Note the correct spelling of celsius.
mols C10H8 = grams/molar mass = 7.58/molar mass C10H8 = ?
Then molality = m = mols/kg solvent
m = mols from above/0.120 = ?
Then delta T = Kb*m. You know Kb and m, solve for delta T, then add that to the normal boiling point of benzene in the problem to find the new boiling point.
I know what I did wrong. Some reason I divided the moles of C10H8 by .0120 instead of .120, so my answer was 11 times the answer it should have been. Thank you very much!
To find the boiling point of the solution, you can use the equation ΔT = K_b * m. Let's break down the steps to get the answer:
1. First, calculate the molality (m) of the solution. Molality is defined as the number of moles of solute per kilogram of solvent. In this case, the solute is C10H8 and the solvent is benzene.
To find the number of moles of C10H8, you divide the given mass of C10H8 by its molar mass.
Molar mass of C10H8 = (10 * atomic mass of C) + (8 * atomic mass of H)
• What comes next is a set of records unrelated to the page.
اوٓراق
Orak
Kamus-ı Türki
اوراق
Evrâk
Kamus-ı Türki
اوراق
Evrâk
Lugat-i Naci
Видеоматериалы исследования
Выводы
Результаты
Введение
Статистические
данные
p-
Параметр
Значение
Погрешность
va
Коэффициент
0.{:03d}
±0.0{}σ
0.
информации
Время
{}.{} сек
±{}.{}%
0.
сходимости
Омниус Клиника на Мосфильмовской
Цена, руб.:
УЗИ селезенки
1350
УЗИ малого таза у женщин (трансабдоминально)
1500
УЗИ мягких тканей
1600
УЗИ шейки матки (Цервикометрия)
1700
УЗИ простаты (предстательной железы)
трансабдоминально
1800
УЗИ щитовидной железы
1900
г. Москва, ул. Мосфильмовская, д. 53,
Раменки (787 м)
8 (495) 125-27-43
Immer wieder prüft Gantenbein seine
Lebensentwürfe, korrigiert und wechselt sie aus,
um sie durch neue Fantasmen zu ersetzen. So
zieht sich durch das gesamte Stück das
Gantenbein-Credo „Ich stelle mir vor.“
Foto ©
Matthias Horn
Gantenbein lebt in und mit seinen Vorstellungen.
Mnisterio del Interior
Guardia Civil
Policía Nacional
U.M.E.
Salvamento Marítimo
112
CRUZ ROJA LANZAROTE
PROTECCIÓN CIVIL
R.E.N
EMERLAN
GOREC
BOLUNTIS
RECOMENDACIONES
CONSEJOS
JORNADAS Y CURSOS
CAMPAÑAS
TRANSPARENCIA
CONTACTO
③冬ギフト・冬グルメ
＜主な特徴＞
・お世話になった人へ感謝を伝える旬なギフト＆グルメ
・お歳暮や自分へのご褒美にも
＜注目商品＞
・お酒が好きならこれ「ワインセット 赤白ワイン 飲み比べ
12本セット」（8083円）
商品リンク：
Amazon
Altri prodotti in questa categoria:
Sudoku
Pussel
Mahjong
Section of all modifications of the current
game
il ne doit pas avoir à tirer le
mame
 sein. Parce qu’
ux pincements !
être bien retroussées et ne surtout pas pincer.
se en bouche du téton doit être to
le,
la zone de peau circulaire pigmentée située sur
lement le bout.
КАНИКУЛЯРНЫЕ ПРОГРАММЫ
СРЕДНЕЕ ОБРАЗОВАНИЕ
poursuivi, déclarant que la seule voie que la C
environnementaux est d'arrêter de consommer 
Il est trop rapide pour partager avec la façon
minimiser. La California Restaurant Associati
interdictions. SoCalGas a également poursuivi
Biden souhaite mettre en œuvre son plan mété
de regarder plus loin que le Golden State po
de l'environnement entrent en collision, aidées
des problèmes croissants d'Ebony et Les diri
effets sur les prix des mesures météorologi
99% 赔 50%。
= (10 * 12.01 g/mol) + (8 * 1.01 g/mol)
= 120.10 g/mol + 8.08 g/mol
= 128.18 g/mol
Number of moles of C10H8 = mass of C10H8 / molar mass
= 7.58 g / 128.18 g/mol
≈ 0.059 mol
Next, find the mass of benzene in kilograms:
Mass of benzene = 120.0 g / 1000
= 0.120 kg
Now we can calculate the molality:
Molality (m) = moles of solute / mass of solvent (in kg)
= 0.059 mol / 0.120 kg
= 0.492 mol/kg
2. Now that we have the molality (m), we can use it in the equation ΔT = K_b * m to find the change in boiling point (ΔT). The boiling point of pure benzene is given as 80.1 degrees Celsius, and the value of K_b (the molal boiling point elevation constant) is given as 2.52 degrees Celsius/molal.
ΔT = K_b * m
= 2.52 degrees Celsius/molal * 0.492 mol/kg
≈ 1.24 degrees Celsius
3. Finally, we can find the boiling point of the solution by adding the change in boiling point to the boiling point of pure benzene:
Boiling point of solution = Boiling point of pure benzene + ΔT
= 80.1 degrees Celsius + 1.24 degrees Celsius
≈ 81.34 degrees Celsius
Hence, the boiling point of the solution containing 7.58 grams of C10H8 in 120.0 grams of benzene is approximately 81.34 degrees Celsius.